Customers and employees have their eyes open wider than ever before. Employees are watching to make sure you’re not taking their safety for granted, and customers are watching closely to make sure your employees’ actions don’t ring any alarm bells for health and safety.
Even though the definition of food safety culture has expanded, that doesn’t mean the purpose of food safety culture has changed. And the purpose of creating a food safety culture plan is to reap the benefits of employee buy-in, reduced risk, increased personal responsibility and ownership of food safety and customer experience, and more.
Whether you’re starting from scratch or looking to enhance a current food safety culture plan, you may need to start with a few perspective shifts to get started. Here are five ideas to shift your plans toward the new definition of food safety culture.

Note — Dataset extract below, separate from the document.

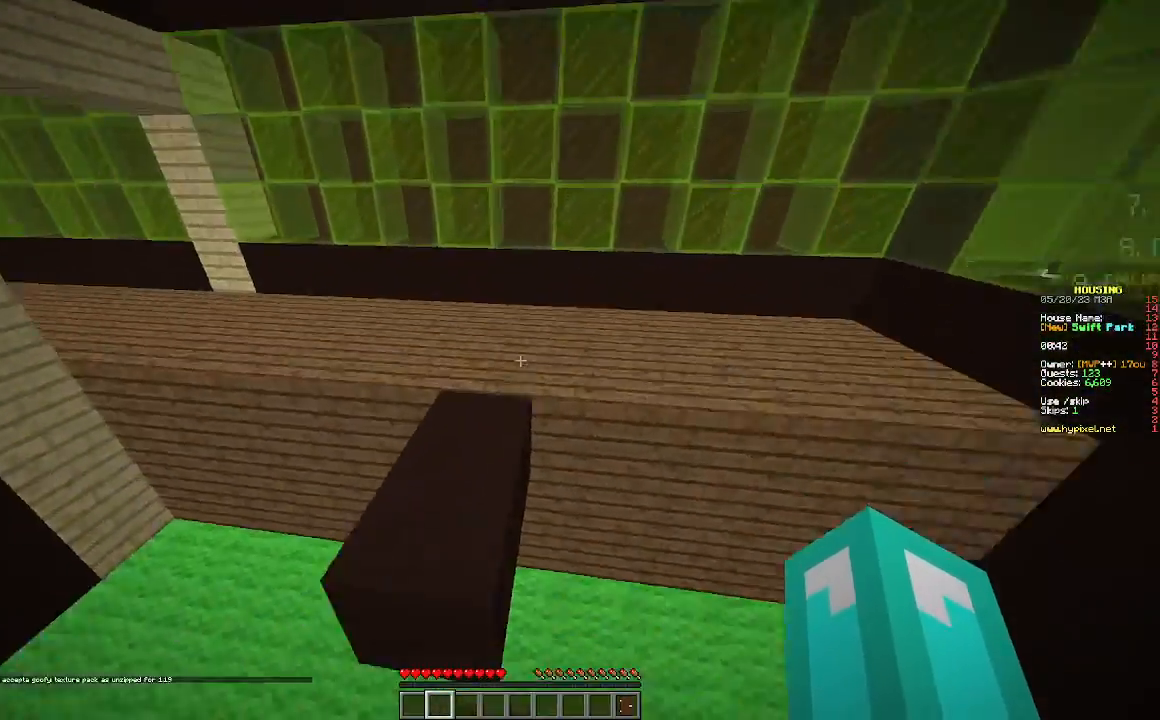
{"keys": ["w"], "mouse": [], "events": []}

- Include of Food Safety Culture in Your CSR Plans
Food safety culture isn’t just part of your food safety programs, it’s also a part of your corporate social responsibility (CSR) plans. Before the pandemic, customers were already trending toward choosing companies that ensure fair wages, guarantee safe working conditions, consider the environment with sustainability practices, and more. Now that extends even further to how you’re treating and protecting your employees during a pandemic.

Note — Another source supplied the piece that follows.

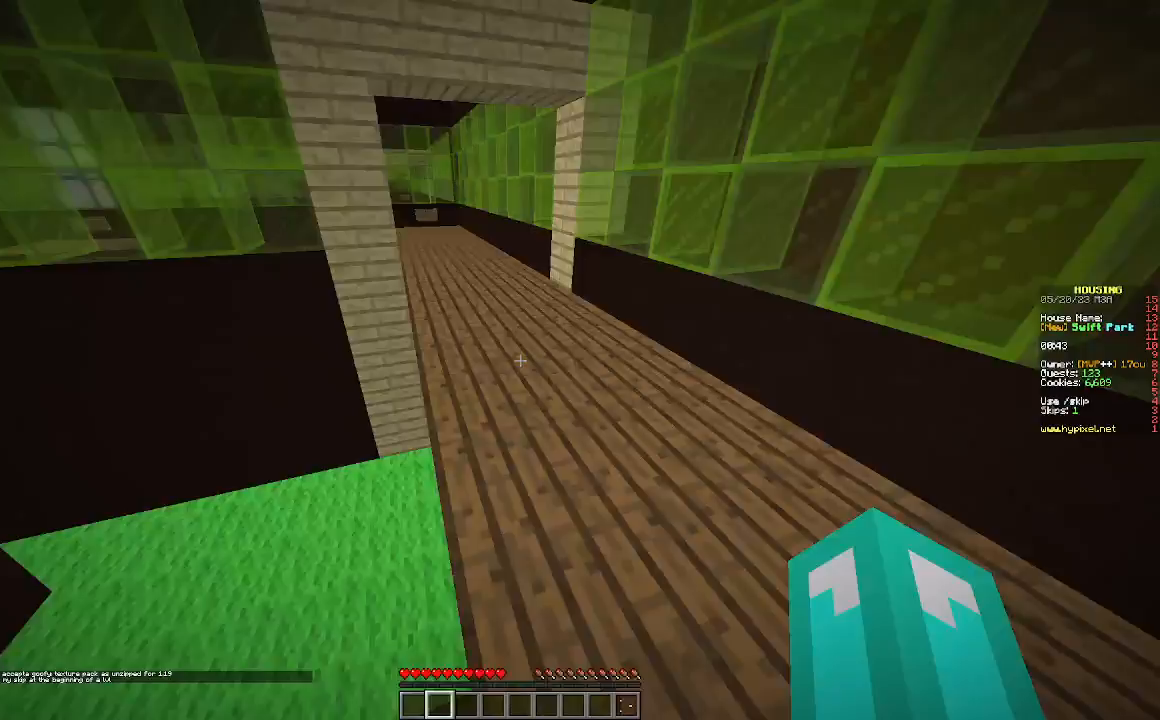
{"keys": ["w"], "mouse": [], "events": []}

The benefit of including food safety culture in CSR is the trickledown effect — if employees feel safe in their working environment, customers will feel safe visiting your locations. And no matter what crisis comes your way, showing you put customers and location employees first demonstrates good corporate citizenship.
- Treat Location Employees Like Assets
Location employees are your literal first line of defense when it comes to customer experience and safety. No matter how many surveys or social listening you do, these employees interact with your customers the most and can make or break an experience. It’s easy to blame location employees and see them as your weakest link, but what if you started treating them as the valuable assets they can be?

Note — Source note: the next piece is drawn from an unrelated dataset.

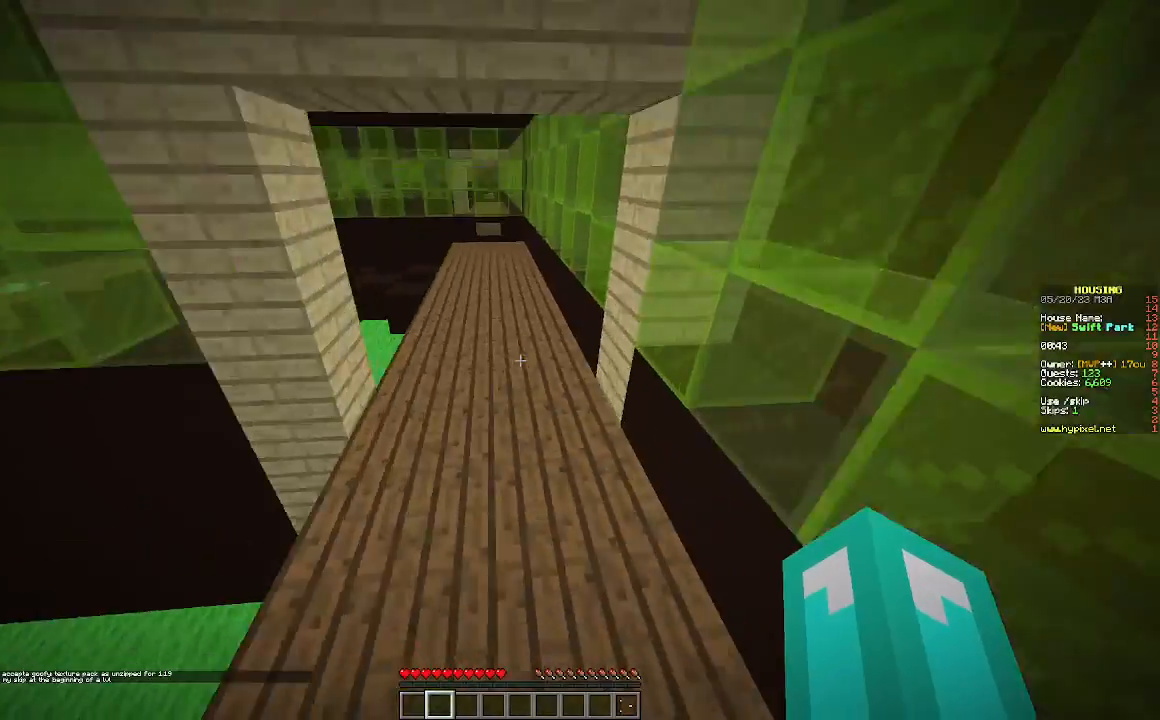
{"keys": ["w"], "mouse": [], "events": []}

Instead of expecting employees to follow rules “because you said so,” help them understand the purpose behind what they’re doing. This encourages them to feel more invested in your food safety programs and it gives them a sense of purpose. And when employees have a sense of purpose, they are more likely to stay at a job and try to positively contribute to the common goal.
- Shift Toward Supportive Systems
In connection with treating employees like assets, think about whether your compliance system is tied to punishment or reward. A punitive system for noncompliance encourages employees to do enough to stay under the radar. Instead, if they feel safe enough to report shortcomings or issues, they may help you catch more small issues before they become big liabilities.